- Passage:
=== Begin Enclosure ===
"The Juror" is one of the funniest comedies to hit theaters in some time, with a great many more laughs than, say, the lamentable "Black Sheep" (reviewed elsewhere in this section).

Sadly, however, "The Juror" doesn't mean to be a comedy. Yet, as the film progresses — if that's the word — the plotting and dialogue become so supremely ludicrous that laughing out loud is the only relief.

Let's face it, any jury duty tale that begins in a New York courtroom and ends in a Mayan temple in Guatamala is bound to have camp value.

The tampering-with-the-jury sub-genre of the traditional courtroom picture is a fairly frequent staple at movie houses these days, the most recent big-screen example being "Trial By Jury," with Joanne Whalley-Kilmer as a single mother forced by hit man William Hurt to vote "not guilty" for the mob boss on trial.

In "The Juror," Demi Moore is a single mother threatened by hit man Alec Baldwin. But casting an "innocent" vote for this mob boss (Tony Lo Bianco) on trial isn't enough. She must also convince the entire jury to free him, or else her son dies, her best friend dies — and maybe she dies.
=== End Enclosure ===
- Source material:
=== Begin Enclosure ===
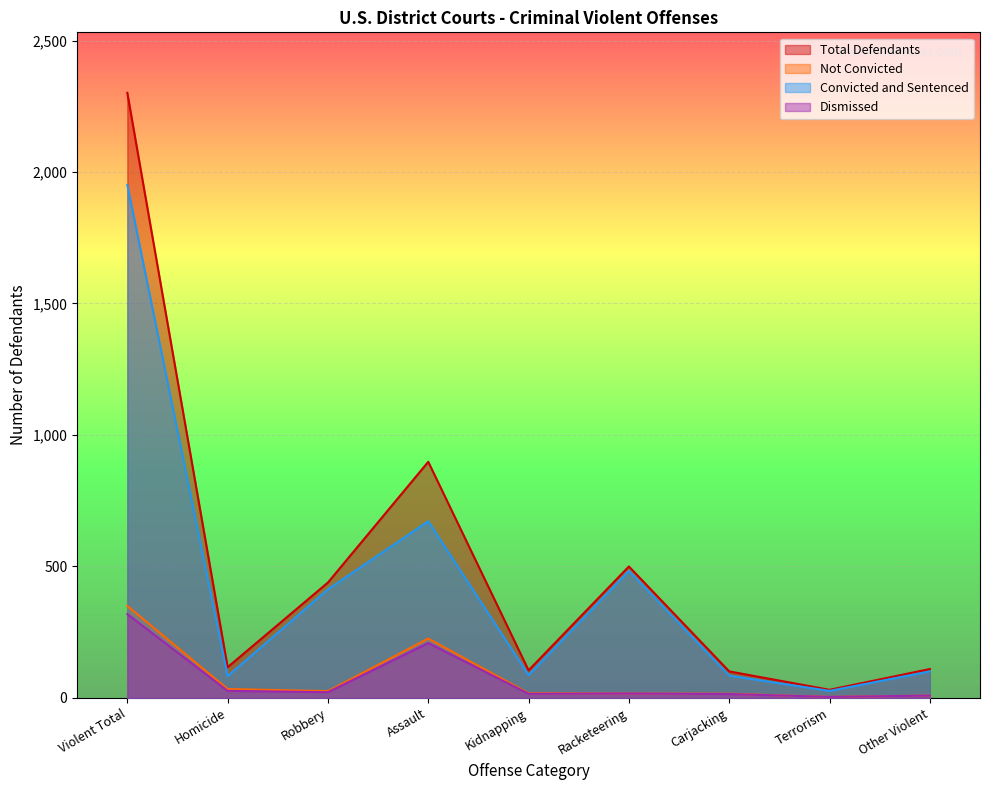

Count the number of categories in the chart.

9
=== End Enclosure ===
- Required actions:
(A) List every actor the review names.
(B) Reproduce the part of the review that begins at the words "Let's face it, any" and stops after "maybe she dies.".

- Results in order:
(A) Joanne Whalley-Kilmer, William Hurt, Demi Moore, Alec Baldwin, Tony Lo Bianco

(B)
Let's face it, any jury duty tale that begins in a New York courtroom and ends in a Mayan temple in Guatamala is bound to have camp value.

The tampering-with-the-jury sub-genre of the traditional courtroom picture is a fairly frequent staple at movie houses these days, the most recent big-screen example being "Trial By Jury," with Joanne Whalley-Kilmer as a single mother forced by hit man William Hurt to vote "not guilty" for the mob boss on trial.

In "The Juror," Demi Moore is a single mother threatened by hit man Alec Baldwin. But casting an "innocent" vote for this mob boss (Tony Lo Bianco) on trial isn't enough. She must also convince the entire jury to free him, or else her son dies, her best friend dies — and maybe she dies.